Transcript for Pfizer reports data on 3-dose COVID-19 vaccine for children under five
- In a major step forward for parents looking to protect the youngest of children, Pfizer tonight saying its vaccine for children 5 and under is 80% effective against symptomatic Omicron. The FDA will review now both Pfizer's application and Moderna's application for the youngest children June 15. There are some 18 million children younger than five not yet eligible for vaccination against the coronavirus. Both Pfizer and Moderna doses much smaller than the ones, of course, used at adults.
Pfizer's is a three-shot regimen. It all comes as cases rise nationwide. 105,000 new cases reported every day now, that's four times higher than what we were seeing just last month. And when it comes to children, more than 107,000 testing positive in just the last week. Philadelphia, in fact, reinstating the mask mandate in the city's public schools. And with the FDA set to examine these child vaccines mid-June, how soon will parents have access to them?
ABC'S Stephanie Ramos leading us off this Monday night.
- Give mommy hug and kiss.
STEPHANIE RAMOS: Tonight, Pfizer releasing the data some parents of young children have been waiting for.
- Good girl.
STEPHANIE RAMOS: The company reporting its three-shot vaccine is 80% effective against symptomatic Omicron in children under five.
- That'll be up to the FDA in June to determine if this antibody response is sufficient enough to protect against severe illness and hospitalization.
STEPHANIE RAMOS: The Pfizer vaccine for the youngest children is a tenth of the dose for those 12 and older and will be given in three doses after data showed two were not effective.
- When the first vaccines were designed, that was pretty Omicron. We're in a completely different era now, where three doses are likely what's necessary to give an adequate immune response.
STEPHANIE RAMOS: Moderna is already asking for authorization for its two-shot shot vaccine for kids under six. But after data showed efficacy was 51% or less, the company is now testing a third shot. An FDA review of the pediatric Pfizer and Moderna vaccines now scheduled for June 15. For many parents, a vaccine can't come soon enough.
- One, two, three.
STEPHANIE RAMOS: Meagan Dunphy-Daly enrolled two of her kids in the Pfizer trial.
- To see the rest of the world move on has been really, has been a really big challenge for many of us. So we are eagerly awaiting good news.
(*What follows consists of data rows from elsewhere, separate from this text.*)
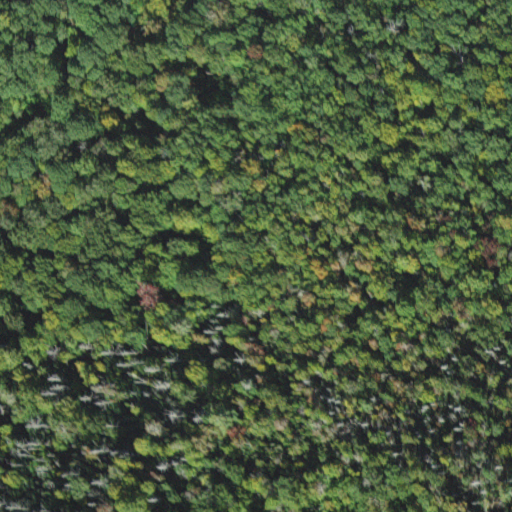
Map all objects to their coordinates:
road: (319, 482)
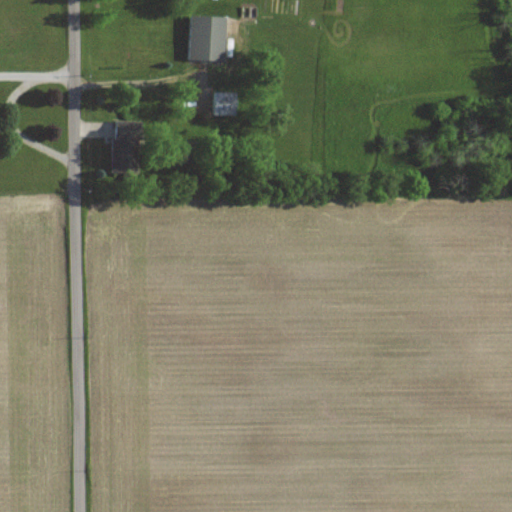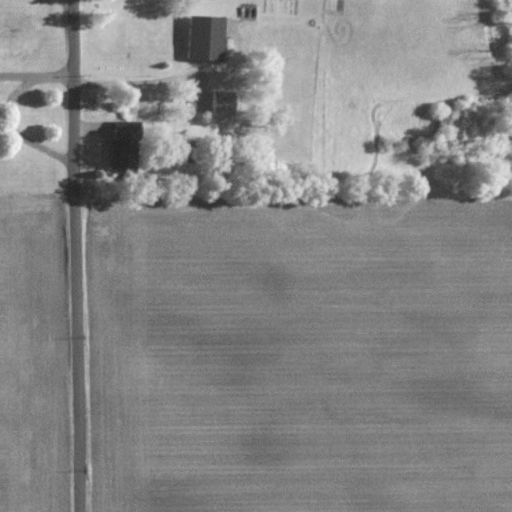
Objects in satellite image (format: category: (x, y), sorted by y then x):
building: (207, 39)
road: (136, 66)
building: (224, 104)
road: (8, 109)
building: (126, 147)
road: (77, 256)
STEPHANIE RAMOS: It comes as more than 170,000 children tested positive for COVID last week, the highest since February. Today, Philadelphia bringing back its mask mandate in public schools.
- As the cases were rising, I figured the school probably will do something.
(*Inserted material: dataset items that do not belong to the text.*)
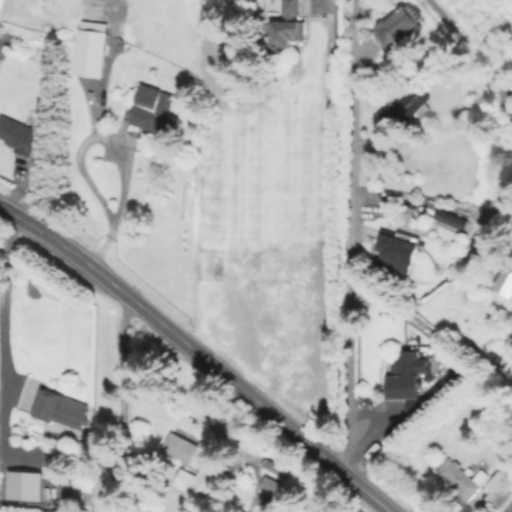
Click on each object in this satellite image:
building: (0, 2)
building: (2, 5)
building: (288, 25)
building: (398, 26)
building: (284, 28)
building: (393, 30)
building: (91, 49)
building: (87, 51)
building: (407, 104)
building: (403, 107)
building: (154, 111)
building: (150, 113)
building: (13, 135)
building: (19, 135)
road: (109, 142)
road: (331, 228)
road: (350, 234)
building: (396, 250)
building: (393, 254)
road: (4, 304)
road: (198, 353)
building: (404, 376)
building: (401, 378)
road: (122, 401)
building: (62, 410)
building: (58, 412)
building: (406, 423)
building: (180, 448)
building: (177, 449)
building: (280, 469)
building: (195, 480)
building: (194, 483)
building: (474, 483)
building: (471, 485)
building: (27, 487)
building: (21, 489)
building: (76, 497)
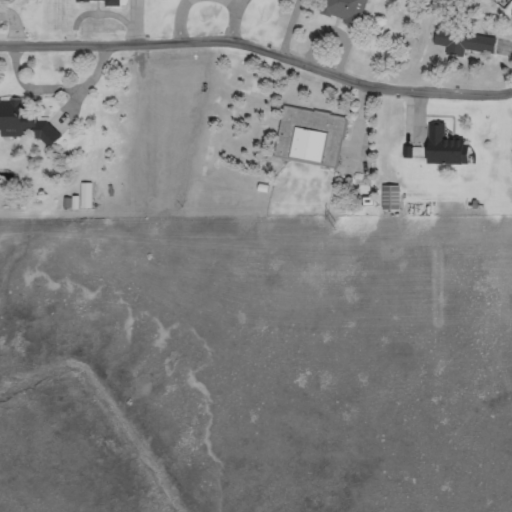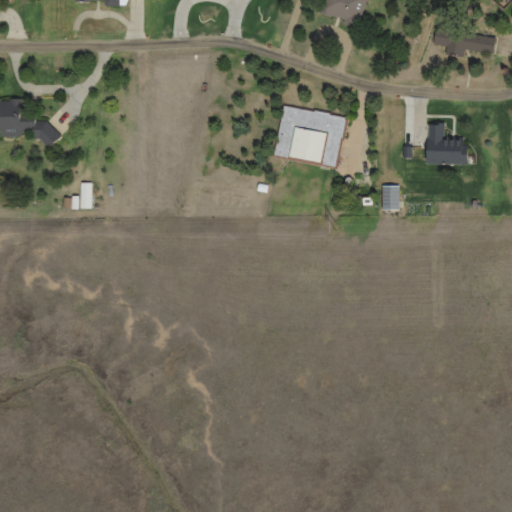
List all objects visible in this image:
building: (10, 0)
building: (94, 1)
building: (111, 2)
building: (343, 8)
building: (341, 9)
building: (464, 40)
building: (461, 41)
road: (259, 46)
building: (23, 120)
building: (23, 123)
building: (306, 136)
building: (309, 136)
building: (439, 146)
building: (443, 149)
building: (389, 197)
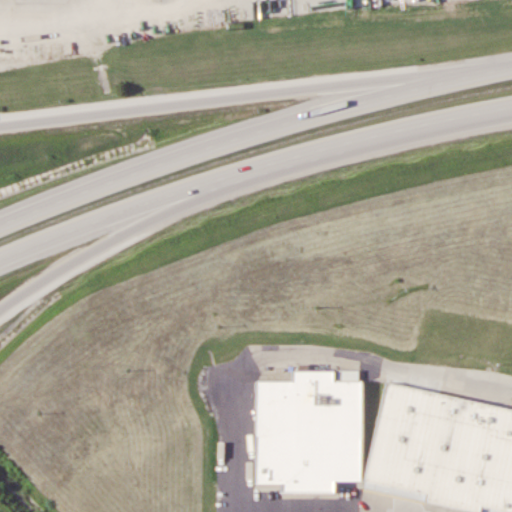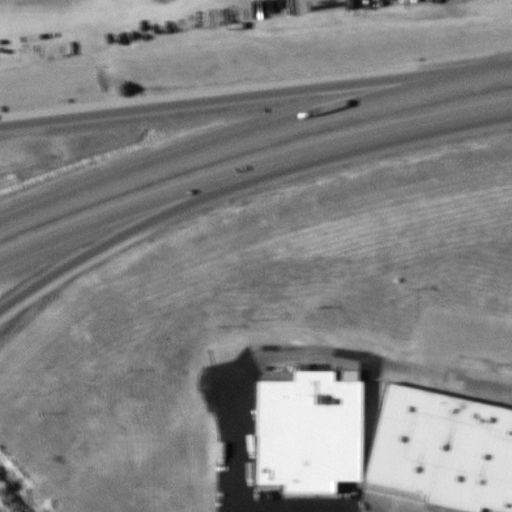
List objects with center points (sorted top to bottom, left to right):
road: (476, 69)
road: (220, 101)
road: (379, 136)
road: (218, 144)
road: (123, 216)
road: (120, 236)
road: (303, 352)
building: (311, 430)
building: (384, 442)
building: (442, 449)
road: (327, 501)
road: (269, 506)
road: (306, 506)
road: (347, 506)
parking lot: (294, 508)
road: (389, 509)
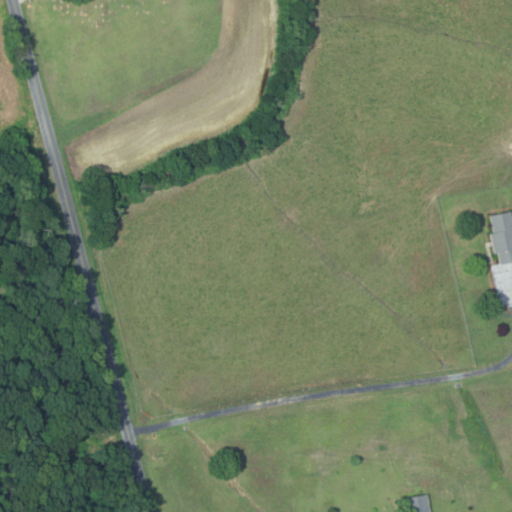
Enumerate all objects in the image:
park: (115, 53)
crop: (6, 87)
building: (500, 237)
building: (502, 237)
road: (80, 256)
road: (362, 388)
building: (416, 503)
building: (413, 504)
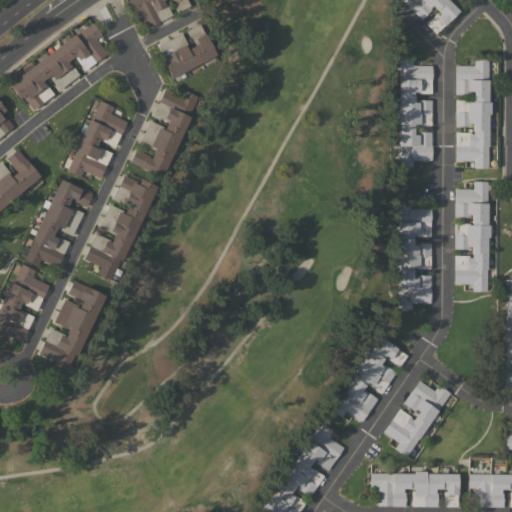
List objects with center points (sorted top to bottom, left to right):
building: (178, 4)
building: (434, 8)
building: (143, 9)
building: (152, 9)
road: (15, 10)
building: (432, 11)
road: (59, 13)
road: (511, 28)
road: (420, 35)
road: (510, 43)
road: (20, 44)
building: (185, 51)
building: (186, 55)
building: (55, 64)
building: (57, 65)
road: (87, 79)
building: (411, 112)
building: (471, 112)
building: (410, 113)
building: (470, 113)
building: (3, 122)
building: (4, 122)
building: (163, 131)
building: (164, 131)
building: (92, 140)
building: (94, 140)
building: (14, 177)
road: (103, 195)
building: (51, 222)
building: (55, 224)
building: (118, 225)
building: (117, 227)
building: (470, 234)
building: (470, 235)
building: (410, 254)
building: (408, 258)
building: (456, 261)
road: (439, 267)
park: (229, 283)
building: (18, 301)
building: (19, 301)
building: (69, 326)
building: (68, 328)
building: (506, 333)
building: (507, 337)
road: (169, 374)
building: (366, 377)
building: (365, 381)
building: (376, 384)
road: (461, 390)
building: (414, 415)
building: (412, 416)
building: (507, 436)
building: (508, 437)
building: (302, 466)
building: (301, 472)
building: (409, 486)
building: (413, 488)
building: (488, 488)
building: (489, 488)
road: (337, 504)
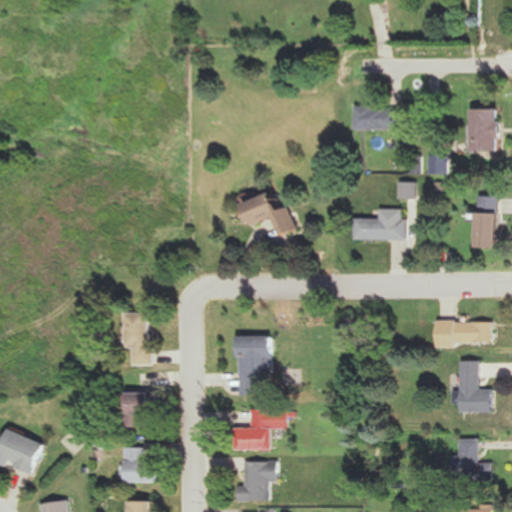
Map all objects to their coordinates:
road: (430, 72)
building: (381, 118)
building: (489, 131)
building: (440, 165)
building: (411, 191)
building: (278, 212)
building: (493, 222)
building: (387, 226)
road: (356, 285)
building: (468, 331)
building: (147, 336)
building: (258, 361)
building: (477, 389)
road: (191, 398)
building: (146, 408)
building: (265, 428)
building: (76, 441)
building: (25, 452)
building: (476, 462)
building: (144, 466)
building: (262, 480)
building: (147, 506)
building: (60, 507)
building: (478, 509)
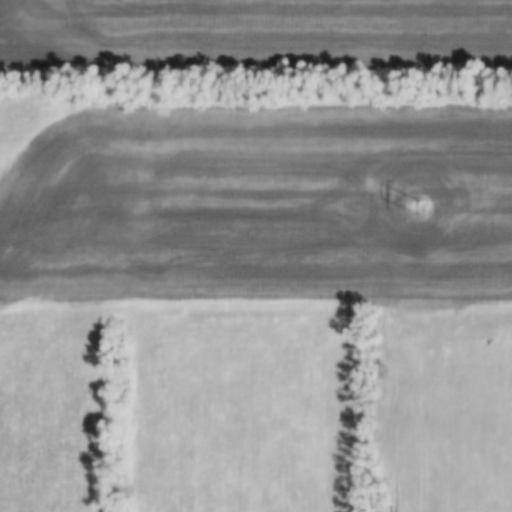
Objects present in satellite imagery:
power tower: (415, 207)
road: (256, 308)
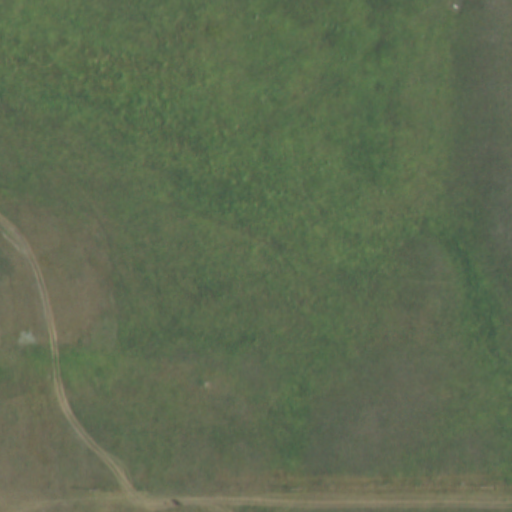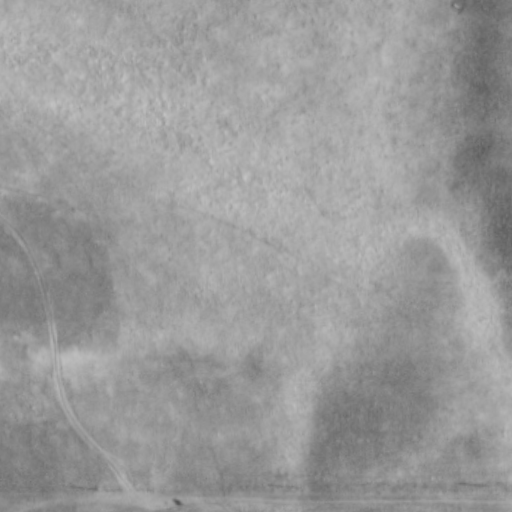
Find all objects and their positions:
road: (162, 502)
STEPHANIE RAMOS: Several cities, including New York City, Milwaukee, and Boston seeing an uptick for weeks, now recommending but not mandating masks indoors.
- So let's get back to those vaccines, Steph. The FDA meeting now and the vaccines for the youngest children in the US in the coming weeks here so how soon before parents could get their children of five and under now vaccinated?
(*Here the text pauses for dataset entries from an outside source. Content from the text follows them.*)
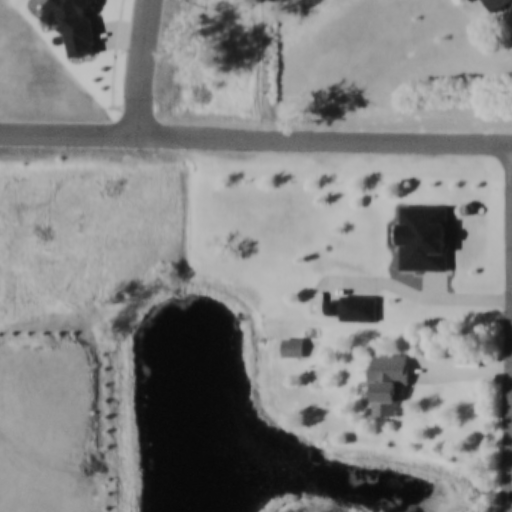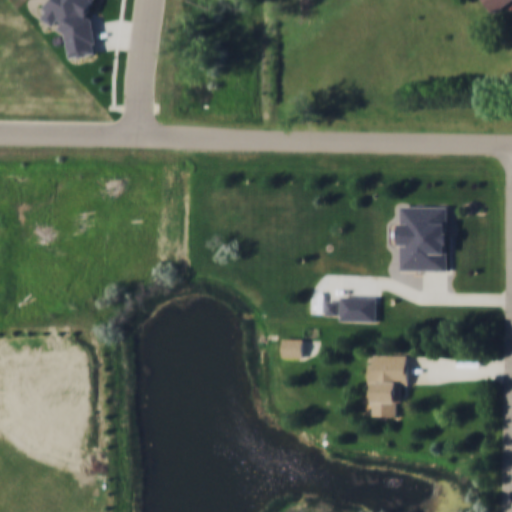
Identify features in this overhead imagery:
building: (495, 6)
building: (75, 23)
building: (78, 25)
road: (120, 33)
road: (117, 53)
road: (137, 68)
road: (135, 107)
road: (256, 137)
building: (425, 236)
building: (355, 306)
building: (294, 346)
building: (388, 381)
road: (512, 482)
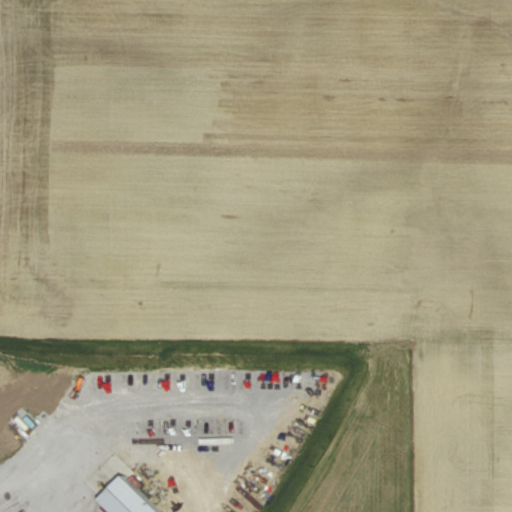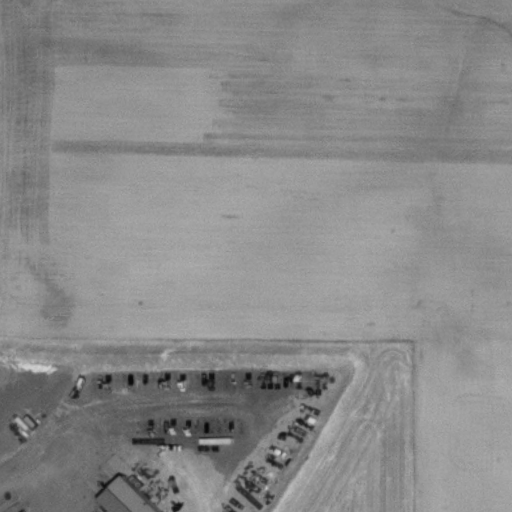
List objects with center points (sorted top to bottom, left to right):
road: (228, 405)
parking lot: (153, 433)
building: (122, 495)
building: (123, 498)
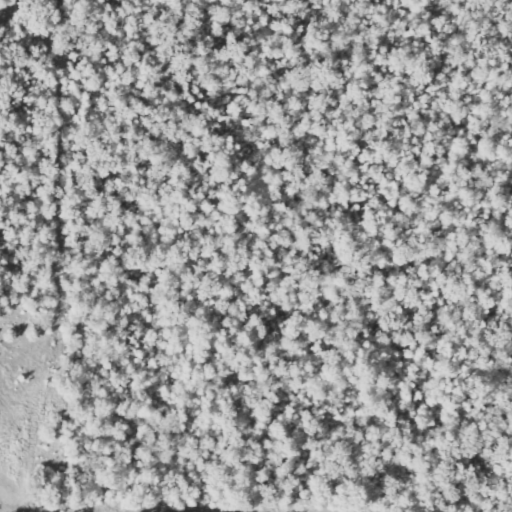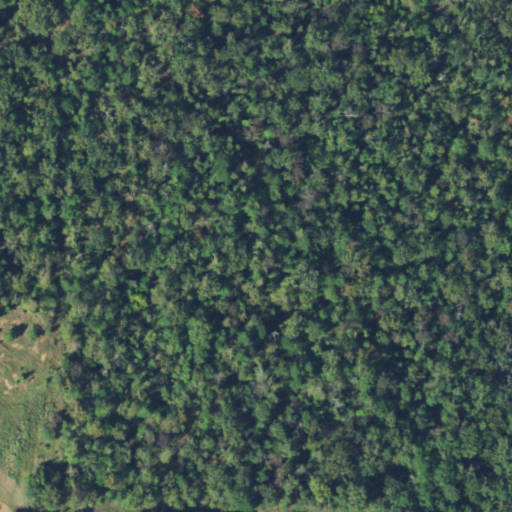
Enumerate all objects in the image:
road: (7, 507)
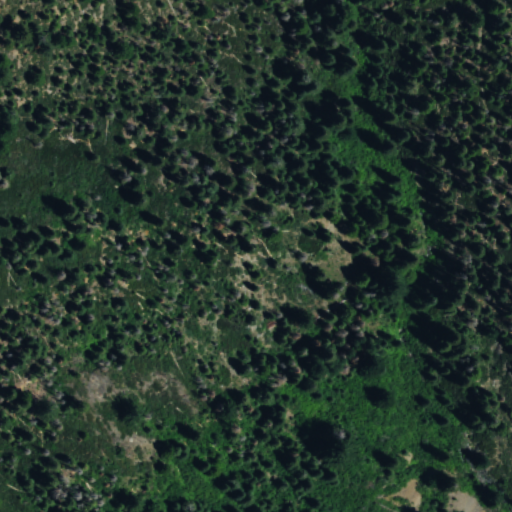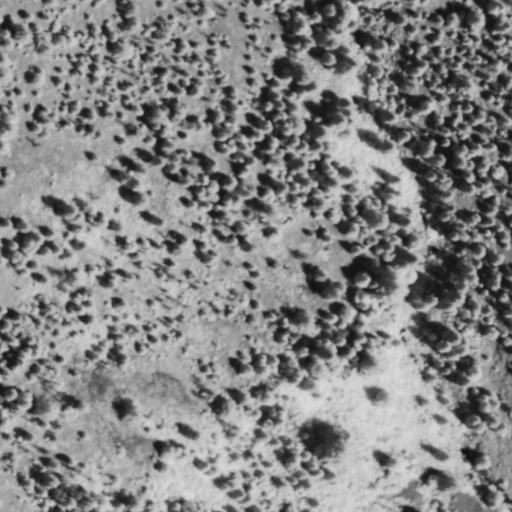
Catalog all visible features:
road: (496, 49)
- Very soon, David. That FDA meeting is expected On June 15th. If the FDA authorizes both Pfizer's and Moderna's pediatric vaccines, then it's off to the CDC for their review. So a vaccine for kids under the age of five could be given the all clear by late June or early July if everything goes as planned, David.
- All right, Stephanie Ramos leading us off here. Stephanie, thank you.
This transcript has been automatically generated and may not be 100% accurate.